Copy each of the following rows verbatim.

··· DATA TO USE

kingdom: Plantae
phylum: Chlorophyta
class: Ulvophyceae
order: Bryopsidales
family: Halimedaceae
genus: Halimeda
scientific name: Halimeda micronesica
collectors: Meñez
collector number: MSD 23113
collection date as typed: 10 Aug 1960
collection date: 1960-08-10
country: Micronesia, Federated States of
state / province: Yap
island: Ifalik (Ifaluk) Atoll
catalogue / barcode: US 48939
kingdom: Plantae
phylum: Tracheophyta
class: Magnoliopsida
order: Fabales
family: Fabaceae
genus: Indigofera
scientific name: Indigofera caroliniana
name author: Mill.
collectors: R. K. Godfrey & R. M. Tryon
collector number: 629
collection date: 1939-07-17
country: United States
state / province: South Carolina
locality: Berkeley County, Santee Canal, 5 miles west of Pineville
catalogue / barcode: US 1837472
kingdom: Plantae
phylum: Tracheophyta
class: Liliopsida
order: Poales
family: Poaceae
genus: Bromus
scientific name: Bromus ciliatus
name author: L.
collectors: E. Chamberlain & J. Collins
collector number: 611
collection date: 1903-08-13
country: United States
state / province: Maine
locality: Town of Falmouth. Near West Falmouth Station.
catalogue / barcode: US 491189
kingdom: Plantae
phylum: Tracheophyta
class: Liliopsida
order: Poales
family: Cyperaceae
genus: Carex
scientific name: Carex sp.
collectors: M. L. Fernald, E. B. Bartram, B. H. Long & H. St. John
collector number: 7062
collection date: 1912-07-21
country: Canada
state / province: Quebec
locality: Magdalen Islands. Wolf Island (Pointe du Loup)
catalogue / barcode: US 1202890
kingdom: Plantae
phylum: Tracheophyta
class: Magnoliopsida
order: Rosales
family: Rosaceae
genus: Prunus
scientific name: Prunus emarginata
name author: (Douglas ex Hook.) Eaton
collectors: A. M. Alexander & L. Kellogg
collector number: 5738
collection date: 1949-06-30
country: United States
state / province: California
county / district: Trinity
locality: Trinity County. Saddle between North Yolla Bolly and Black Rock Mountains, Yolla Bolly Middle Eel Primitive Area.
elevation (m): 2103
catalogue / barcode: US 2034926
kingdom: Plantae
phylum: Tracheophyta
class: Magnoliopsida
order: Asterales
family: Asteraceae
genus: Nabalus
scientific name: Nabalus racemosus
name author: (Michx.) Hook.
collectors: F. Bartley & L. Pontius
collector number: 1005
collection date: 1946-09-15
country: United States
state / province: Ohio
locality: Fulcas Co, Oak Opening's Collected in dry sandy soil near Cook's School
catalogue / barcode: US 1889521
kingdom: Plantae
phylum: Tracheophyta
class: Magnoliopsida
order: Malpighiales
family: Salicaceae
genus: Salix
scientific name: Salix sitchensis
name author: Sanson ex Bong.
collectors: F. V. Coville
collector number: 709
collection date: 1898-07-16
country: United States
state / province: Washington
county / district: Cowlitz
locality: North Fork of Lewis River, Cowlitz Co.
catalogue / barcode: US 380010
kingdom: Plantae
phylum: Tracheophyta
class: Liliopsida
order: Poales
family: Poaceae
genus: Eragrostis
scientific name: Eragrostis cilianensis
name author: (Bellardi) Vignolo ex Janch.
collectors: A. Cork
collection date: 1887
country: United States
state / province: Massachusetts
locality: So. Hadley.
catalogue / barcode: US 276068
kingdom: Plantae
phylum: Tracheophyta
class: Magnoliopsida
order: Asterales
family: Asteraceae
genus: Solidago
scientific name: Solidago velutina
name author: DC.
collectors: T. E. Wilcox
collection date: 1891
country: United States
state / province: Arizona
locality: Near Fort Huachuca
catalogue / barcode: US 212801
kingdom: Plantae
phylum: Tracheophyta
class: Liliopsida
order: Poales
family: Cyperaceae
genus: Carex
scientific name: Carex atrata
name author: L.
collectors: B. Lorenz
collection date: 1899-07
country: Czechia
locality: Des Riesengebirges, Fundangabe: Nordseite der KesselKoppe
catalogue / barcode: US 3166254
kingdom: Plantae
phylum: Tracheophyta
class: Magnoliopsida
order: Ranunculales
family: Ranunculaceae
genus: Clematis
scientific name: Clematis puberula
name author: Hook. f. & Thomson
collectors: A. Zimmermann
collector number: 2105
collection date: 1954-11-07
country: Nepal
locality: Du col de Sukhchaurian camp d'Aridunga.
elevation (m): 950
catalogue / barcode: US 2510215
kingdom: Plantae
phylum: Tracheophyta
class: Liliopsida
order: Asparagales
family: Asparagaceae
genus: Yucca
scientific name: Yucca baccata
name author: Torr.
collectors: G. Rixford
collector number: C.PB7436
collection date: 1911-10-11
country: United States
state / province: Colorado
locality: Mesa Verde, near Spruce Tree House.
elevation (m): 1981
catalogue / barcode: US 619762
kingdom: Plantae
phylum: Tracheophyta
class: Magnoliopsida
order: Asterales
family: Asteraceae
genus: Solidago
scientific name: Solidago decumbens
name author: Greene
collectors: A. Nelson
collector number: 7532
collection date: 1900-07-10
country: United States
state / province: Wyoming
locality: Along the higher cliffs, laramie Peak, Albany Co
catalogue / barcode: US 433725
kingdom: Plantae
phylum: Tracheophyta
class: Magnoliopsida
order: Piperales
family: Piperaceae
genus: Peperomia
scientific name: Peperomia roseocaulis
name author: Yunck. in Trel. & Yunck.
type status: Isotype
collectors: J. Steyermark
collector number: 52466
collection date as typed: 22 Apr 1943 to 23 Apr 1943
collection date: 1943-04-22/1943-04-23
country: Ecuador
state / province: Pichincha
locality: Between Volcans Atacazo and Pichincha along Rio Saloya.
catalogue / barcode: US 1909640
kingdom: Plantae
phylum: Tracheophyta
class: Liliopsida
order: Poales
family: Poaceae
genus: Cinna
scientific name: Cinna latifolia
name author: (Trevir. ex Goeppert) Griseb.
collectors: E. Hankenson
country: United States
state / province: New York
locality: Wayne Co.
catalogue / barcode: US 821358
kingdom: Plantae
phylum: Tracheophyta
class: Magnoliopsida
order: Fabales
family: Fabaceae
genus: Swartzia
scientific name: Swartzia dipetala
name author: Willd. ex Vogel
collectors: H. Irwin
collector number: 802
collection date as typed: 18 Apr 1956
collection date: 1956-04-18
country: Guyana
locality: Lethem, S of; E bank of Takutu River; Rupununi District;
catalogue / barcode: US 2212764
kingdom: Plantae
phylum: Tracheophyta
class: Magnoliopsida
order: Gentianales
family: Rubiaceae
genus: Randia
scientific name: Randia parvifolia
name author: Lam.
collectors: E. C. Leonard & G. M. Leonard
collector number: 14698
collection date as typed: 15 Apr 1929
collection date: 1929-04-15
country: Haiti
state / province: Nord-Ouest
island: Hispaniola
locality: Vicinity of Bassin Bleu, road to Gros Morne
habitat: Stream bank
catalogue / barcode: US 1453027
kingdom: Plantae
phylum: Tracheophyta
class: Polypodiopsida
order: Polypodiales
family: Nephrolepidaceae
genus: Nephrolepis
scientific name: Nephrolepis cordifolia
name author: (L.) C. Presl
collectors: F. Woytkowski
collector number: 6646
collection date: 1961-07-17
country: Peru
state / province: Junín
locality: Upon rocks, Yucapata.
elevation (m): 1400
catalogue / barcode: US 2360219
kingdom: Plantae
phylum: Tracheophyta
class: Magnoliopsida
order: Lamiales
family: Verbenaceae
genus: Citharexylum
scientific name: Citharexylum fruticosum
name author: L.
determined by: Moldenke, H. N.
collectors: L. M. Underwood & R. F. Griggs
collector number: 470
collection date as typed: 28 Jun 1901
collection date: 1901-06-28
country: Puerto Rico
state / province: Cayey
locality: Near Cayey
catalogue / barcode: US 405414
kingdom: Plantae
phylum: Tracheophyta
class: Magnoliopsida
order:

······

EXERCISE RESULT:
kingdom: Plantae
phylum: Chlorophyta
class: Ulvophyceae
order: Bryopsidales
family: Halimedaceae
genus: Halimeda
scientific name: Halimeda micronesica
collectors: Meñez
collector number: MSD 23113
collection date as typed: 10 Aug 1960
collection date: 1960-08-10
country: Micronesia, Federated States of
state / province: Yap
island: Ifalik (Ifaluk) Atoll
catalogue / barcode: US 48939
kingdom: Plantae
phylum: Tracheophyta
class: Magnoliopsida
order: Fabales
family: Fabaceae
genus: Indigofera
scientific name: Indigofera caroliniana
name author: Mill.
collectors: R. K. Godfrey & R. M. Tryon
collector number: 629
collection date: 1939-07-17
country: United States
state / province: South Carolina
locality: Berkeley County, Santee Canal, 5 miles west of Pineville
catalogue / barcode: US 1837472
kingdom: Plantae
phylum: Tracheophyta
class: Liliopsida
order: Poales
family: Poaceae
genus: Bromus
scientific name: Bromus ciliatus
name author: L.
collectors: E. Chamberlain & J. Collins
collector number: 611
collection date: 1903-08-13
country: United States
state / province: Maine
locality: Town of Falmouth. Near West Falmouth Station.
catalogue / barcode: US 491189
kingdom: Plantae
phylum: Tracheophyta
class: Liliopsida
order: Poales
family: Cyperaceae
genus: Carex
scientific name: Carex sp.
collectors: M. L. Fernald, E. B. Bartram, B. H. Long & H. St. John
collector number: 7062
collection date: 1912-07-21
country: Canada
state / province: Quebec
locality: Magdalen Islands. Wolf Island (Pointe du Loup)
catalogue / barcode: US 1202890
kingdom: Plantae
phylum: Tracheophyta
class: Magnoliopsida
order: Rosales
family: Rosaceae
genus: Prunus
scientific name: Prunus emarginata
name author: (Douglas ex Hook.) Eaton
collectors: A. M. Alexander & L. Kellogg
collector number: 5738
collection date: 1949-06-30
country: United States
state / province: California
county / district: Trinity
locality: Trinity County. Saddle between North Yolla Bolly and Black Rock Mountains, Yolla Bolly Middle Eel Primitive Area.
elevation (m): 2103
catalogue / barcode: US 2034926
kingdom: Plantae
phylum: Tracheophyta
class: Magnoliopsida
order: Asterales
family: Asteraceae
genus: Nabalus
scientific name: Nabalus racemosus
name author: (Michx.) Hook.
collectors: F. Bartley & L. Pontius
collector number: 1005
collection date: 1946-09-15
country: United States
state / province: Ohio
locality: Fulcas Co, Oak Opening's Collected in dry sandy soil near Cook's School
catalogue / barcode: US 1889521
kingdom: Plantae
phylum: Tracheophyta
class: Magnoliopsida
order: Malpighiales
family: Salicaceae
genus: Salix
scientific name: Salix sitchensis
name author: Sanson ex Bong.
collectors: F. V. Coville
collector number: 709
collection date: 1898-07-16
country: United States
state / province: Washington
county / district: Cowlitz
locality: North Fork of Lewis River, Cowlitz Co.
catalogue / barcode: US 380010
kingdom: Plantae
phylum: Tracheophyta
class: Liliopsida
order: Poales
family: Poaceae
genus: Eragrostis
scientific name: Eragrostis cilianensis
name author: (Bellardi) Vignolo ex Janch.
collectors: A. Cork
collection date: 1887
country: United States
state / province: Massachusetts
locality: So. Hadley.
catalogue / barcode: US 276068
kingdom: Plantae
phylum: Tracheophyta
class: Magnoliopsida
order: Asterales
family: Asteraceae
genus: Solidago
scientific name: Solidago velutina
name author: DC.
collectors: T. E. Wilcox
collection date: 1891
country: United States
state / province: Arizona
locality: Near Fort Huachuca
catalogue / barcode: US 212801
kingdom: Plantae
phylum: Tracheophyta
class: Liliopsida
order: Poales
family: Cyperaceae
genus: Carex
scientific name: Carex atrata
name author: L.
collectors: B. Lorenz
collection date: 1899-07
country: Czechia
locality: Des Riesengebirges, Fundangabe: Nordseite der KesselKoppe
catalogue / barcode: US 3166254
kingdom: Plantae
phylum: Tracheophyta
class: Magnoliopsida
order: Ranunculales
family: Ranunculaceae
genus: Clematis
scientific name: Clematis puberula
name author: Hook. f. & Thomson
collectors: A. Zimmermann
collector number: 2105
collection date: 1954-11-07
country: Nepal
locality: Du col de Sukhchaurian camp d'Aridunga.
elevation (m): 950
catalogue / barcode: US 2510215
kingdom: Plantae
phylum: Tracheophyta
class: Liliopsida
order: Asparagales
family: Asparagaceae
genus: Yucca
scientific name: Yucca baccata
name author: Torr.
collectors: G. Rixford
collector number: C.PB7436
collection date: 1911-10-11
country: United States
state / province: Colorado
locality: Mesa Verde, near Spruce Tree House.
elevation (m): 1981
catalogue / barcode: US 619762
kingdom: Plantae
phylum: Tracheophyta
class: Magnoliopsida
order: Asterales
family: Asteraceae
genus: Solidago
scientific name: Solidago decumbens
name author: Greene
collectors: A. Nelson
collector number: 7532
collection date: 1900-07-10
country: United States
state / province: Wyoming
locality: Along the higher cliffs, laramie Peak, Albany Co
catalogue / barcode: US 433725
kingdom: Plantae
phylum: Tracheophyta
class: Magnoliopsida
order: Piperales
family: Piperaceae
genus: Peperomia
scientific name: Peperomia roseocaulis
name author: Yunck. in Trel. & Yunck.
type status: Isotype
collectors: J. Steyermark
collector number: 52466
collection date as typed: 22 Apr 1943 to 23 Apr 1943
collection date: 1943-04-22/1943-04-23
country: Ecuador
state / province: Pichincha
locality: Between Volcans Atacazo and Pichincha along Rio Saloya.
catalogue / barcode: US 1909640
kingdom: Plantae
phylum: Tracheophyta
class: Liliopsida
order: Poales
family: Poaceae
genus: Cinna
scientific name: Cinna latifolia
name author: (Trevir. ex Goeppert) Griseb.
collectors: E. Hankenson
country: United States
state / province: New York
locality: Wayne Co.
catalogue / barcode: US 821358
kingdom: Plantae
phylum: Tracheophyta
class: Magnoliopsida
order: Fabales
family: Fabaceae
genus: Swartzia
scientific name: Swartzia dipetala
name author: Willd. ex Vogel
collectors: H. Irwin
collector number: 802
collection date as typed: 18 Apr 1956
collection date: 1956-04-18
country: Guyana
locality: Lethem, S of; E bank of Takutu River; Rupununi District;
catalogue / barcode: US 2212764
kingdom: Plantae
phylum: Tracheophyta
class: Magnoliopsida
order: Gentianales
family: Rubiaceae
genus: Randia
scientific name: Randia parvifolia
name author: Lam.
collectors: E. C. Leonard & G. M. Leonard
collector number: 14698
collection date as typed: 15 Apr 1929
collection date: 1929-04-15
country: Haiti
state / province: Nord-Ouest
island: Hispaniola
locality: Vicinity of Bassin Bleu, road to Gros Morne
habitat: Stream bank
catalogue / barcode: US 1453027
kingdom: Plantae
phylum: Tracheophyta
class: Polypodiopsida
order: Polypodiales
family: Nephrolepidaceae
genus: Nephrolepis
scientific name: Nephrolepis cordifolia
name author: (L.) C. Presl
collectors: F. Woytkowski
collector number: 6646
collection date: 1961-07-17
country: Peru
state / province: Junín
locality: Upon rocks, Yucapata.
elevation (m): 1400
catalogue / barcode: US 2360219
kingdom: Plantae
phylum: Tracheophyta
class: Magnoliopsida
order: Lamiales
family: Verbenaceae
genus: Citharexylum
scientific name: Citharexylum fruticosum
name author: L.
determined by: Moldenke, H. N.
collectors: L. M. Underwood & R. F. Griggs
collector number: 470
collection date as typed: 28 Jun 1901
collection date: 1901-06-28
country: Puerto Rico
state / province: Cayey
locality: Near Cayey
catalogue / barcode: US 405414
kingdom: Plantae
phylum: Tracheophyta
class: Magnoliopsida
order:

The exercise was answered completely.